Неустойка держала их крепче цепей.
Каждый день я замечала, как тётя с отвращением наливает мне кофе, а дядя Виктор с ненавистью смотрит мне вслед.
Но они боялись потерять последние деньги. — Ты жестокая, Елена, — шипела тётя, когда я заставляла её распарывать кривые швы на партии брюк. — Бог тебя накажет.
Нельзя так с семьёй.
У тебя нет сердца, только калькулятор. — Семья — это те, кто подставит плечо, а не подножку, — отвечала я, не поднимая головы от отчётов.
Бумага была сухой и шероховатой под пальцами.
Цифры складывались в стройные ряды.
Бизнес начинал оживать.
Я приобрела новое оборудование.
Гладкий, прохладный пластик новых швейных машин приятно ощущался в руках.
Я нашла новых поставщиков с качественными тканями, к которым хотелось прикасаться.
Я спала по четыре часа в сутки прямо в кабинете, на жёстком кожаном диванчике, но чувствовала странное удовлетворение.
Дядя Виктор и тётя Тамара ушли ровно через полгода, день в день.
Они бросили мне заявления на стол, даже не попрощавшись.
Забрали свои кружки, свои изношенные тапочки и исчезли.
Я осталась одна в огромном, гудящем машинами цеху.
Я провела рукой по металлическому корпусу оверлока.
Он вибрировал, живой и тёплый от работы.
Это была победа.
Но почему-то радости не испытывалось.
Была лишь усталость и ощущение, что я отмыла руки от чего-то очень грязного, но запах остался.
Елена потеряла бизнес.
Это произошло не сразу.
Сначала наступил кризис, когда цены на фурнитуру взлетели втрое.

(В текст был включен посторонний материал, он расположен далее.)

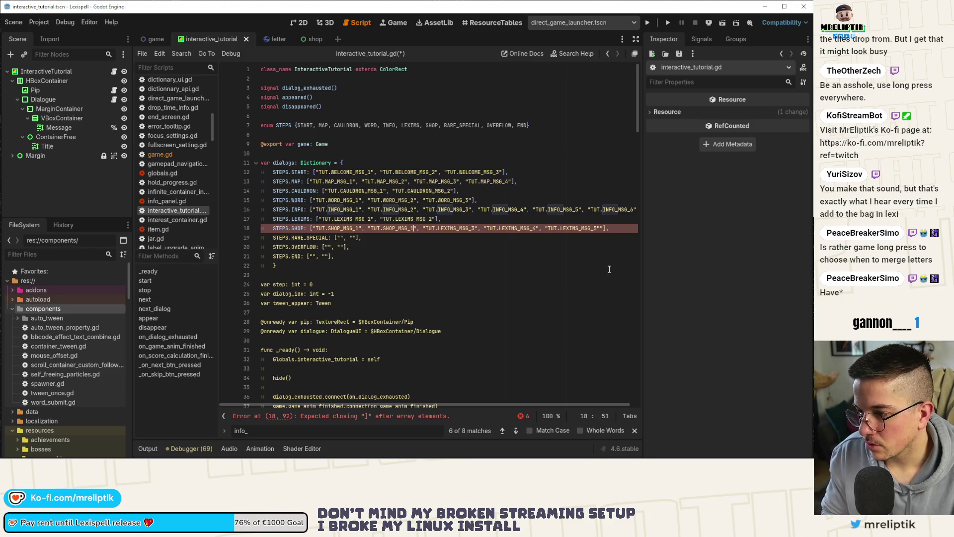
pyautogui.press('ctrl+s')
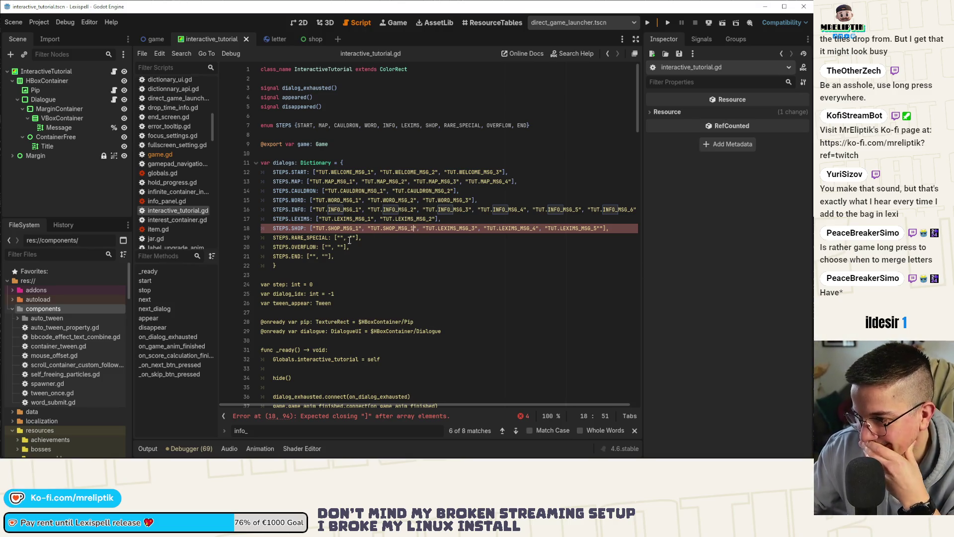
# Add the missing 5 to the last key on line 18, save the script, and widen the code editor.
pyautogui.click(598, 229)
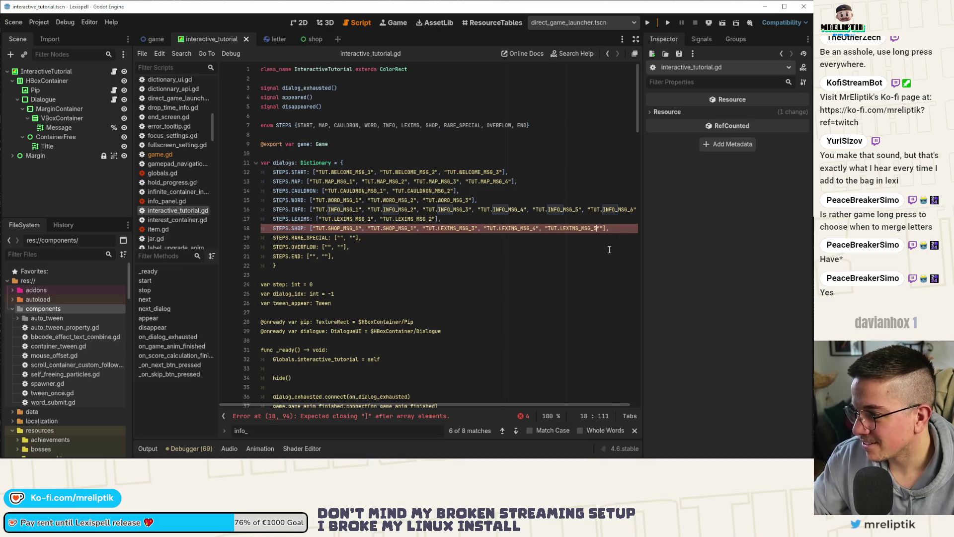
pyautogui.write('5')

Затем — продолжительное падение спроса, когда никому не требовались качественные платья, все перешли на дешёвый трикотаж.
Потом — несколько неудачных вложений, когда я доверилась партнёрам, оказавшимся акулами покрупнее меня.
Я боролась до последнего.
Я продала квартиру, машину.
Я снова переехала в съёмную «однушку» на окраине.